> **KETENTUAN LATIHAN**: Dalam teks tentang kesetiaan di bawah ini, mengapa orang yang biasa melalaikan perkara-perkara kecil dipertanyakan kemampuannya menyelesaikan tugas-tugas yang mungkin berat? Jelaskan dalam satu sampai tiga kalimat.

> **POTONGAN TEKS**:
---

Sebaliknya dalam Santo Lukas Tuhan bersabda: "Barangsiapa setia dalam perkara-perkara kecil, ia setia juga dalam perkara-perkara besar" (Luk 16:10). Siapa yang setiap hari setia kepada tugas kewajibannya yang terkecil sebagai orang kristen atau religius, akan menerima rahmat kesetiaan bahkan sampai kepada kemartiran, seandainya dia harus memberikan kesaksian tentang Allah dengan darahnya. Maka dalam dirinya akan terpenuhilah sabda Tuhan: "Baik sekali perbuatanmu itu, hai hambaku yang baik dan setia, engkau telah setia memikul tanggung jawab dalam perkara yang kecil, aku akan memberikan kepadamu tanggung jawab dalam perkara yang besar. Masuklah dan turutlah dalam kebahagiaan tuanmu" (Mat 25:23). Tetapi siapa yang biasa melalaikan perkara-perkara kecil dalam pelayanan kepada Allah, akhirnya akan melalaikan perkara-perkara yang besar. Kalau begitu, bagaimana dia akan dapat menyelesaikan tugas-tugasnya yang mungkin berat?

---

> **DATA YANG DIBERIKAN**:

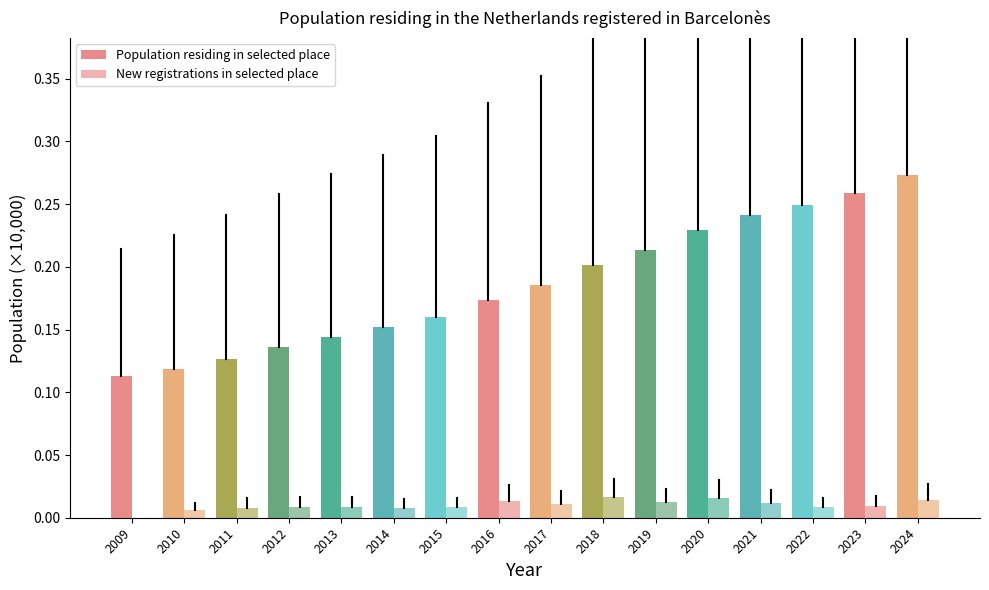

At which label is New registrations in selected place closest to 0?

2009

---

> **PENYELESAIAN TUGAS**: Orang yang biasa melalaikan perkara-perkara kecil dalam pelayanan kepada Allah pada akhirnya akan melalaikan juga perkara-perkara yang besar. Karena itu teks meragukan bahwa ia akan dapat menyelesaikan tugas-tugasnya yang mungkin berat.